Большая стрелка
Сергей Иванович Зверев
Я – вор в законе (Эксмо)
Брата Костю застрелили у него на глазах. Полковник Гурьянов – начальник оперативно-боевого отдела отряда «Буран», не знал за что, но твердо знал, что найдет убийцу и поквитается с ним, – ведь за плечами у него были Афган, Чечня, Югославия и много чего другого. Он дал себе сроку месяц и уложился в него.
Сергей Зверев
Большая стрелка
© Рясной И., 2017
© Оформление. ООО «Издательство «Э», 2017
* * *
Часть I. Расстрел
Этот звук Никита Гурьянов никогда не спутает ни с каким другим. Подобная «музыка» сопровождала его многие годы. Били из «калашей» – минимум с двух стволов. И патронов не жалели.
Он нажал на тормоз, поймав себя на том, что рука тянется к автомату, а тело готово прийти в движение. Вот только автомата под рукой не было. И сидел Гурьянов не в БТР, а в потрепанной черной «Волге».
Сердце сдавило от недобрых предчувствий. Полковник Гурьянов немного сбросил скорость, а потом нажал на акселератор, и машина устремилась вперед.
«Волга», влетев колесом на тротуар и едва не задев урну, свернула во двор, окаймленный высотными кирпичными домами. В сознании Гурьянова билась одна мысль: «Господи, пожалей, только не это…» Но внутри уже засела заноза – предчувствие обрушившейся беды.
Когда «Волга» со скрежетом затормозила у изрешеченного пулями «Сааба» изумрудного цвета, киллеров и след простыл.

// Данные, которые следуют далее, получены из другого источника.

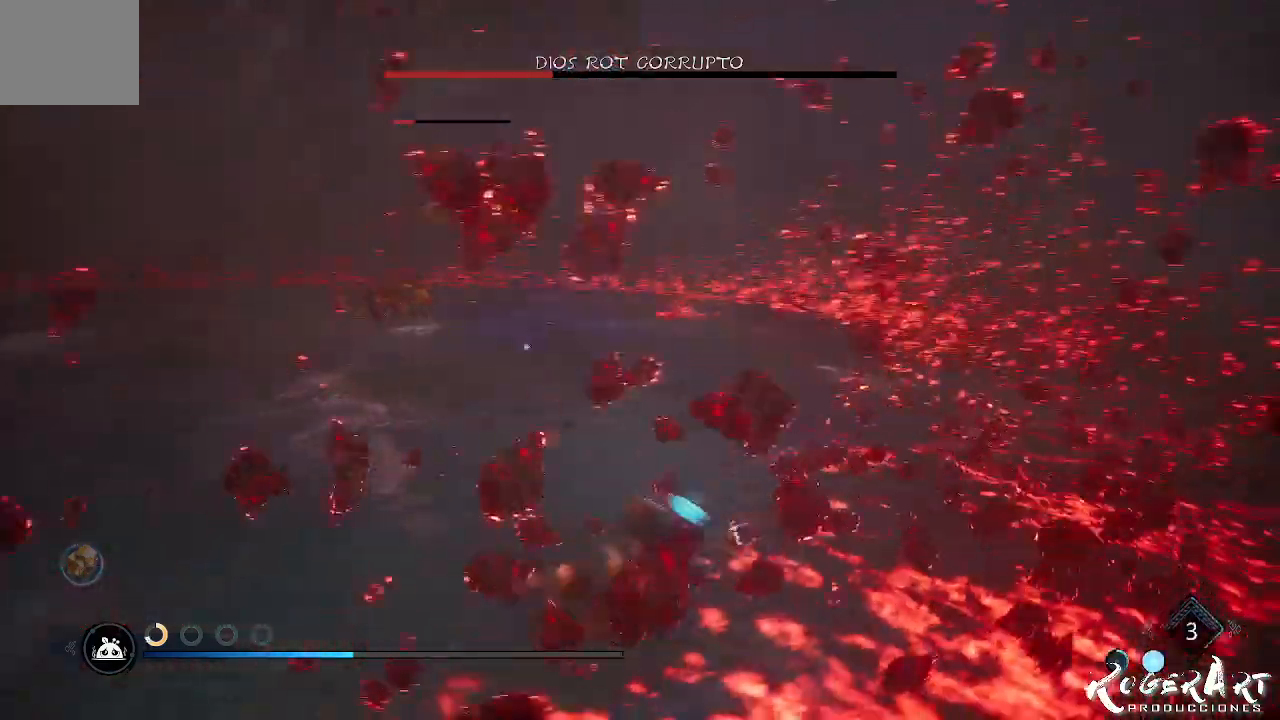
{"buttons": [], "left_stick": "down", "right_stick": "center", "events": [[100, "right_stick", "center"], [200, "CIRCLE", "down"], [300, "CIRCLE", "up"], [400, "left_stick", "down"]]}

Гурьянов бросился к вывалившемуся из салона водителю. Тот скреб по асфальту окровавленными пальцами.
– Как же так, Костя?.. Как же так?.. – выдавил Гурьянов, нагибаясь над водителем и кладя его голову себе на колено.
Глаза раненого стекленели. Он попытался что-то сказать, но из простреленного легкого вырвался только хрип. На губах выступила кровавая пена.
– Ники… – все-таки выдавил он едва слышно. Из последних сил добавил: – Вика… У нее…
Он замолчал. Теперь уже бесповоротно. И мир вокруг Никиты покрылся льдом, холод от которого продрал до самого сердца. А сердце ныло тупой болью…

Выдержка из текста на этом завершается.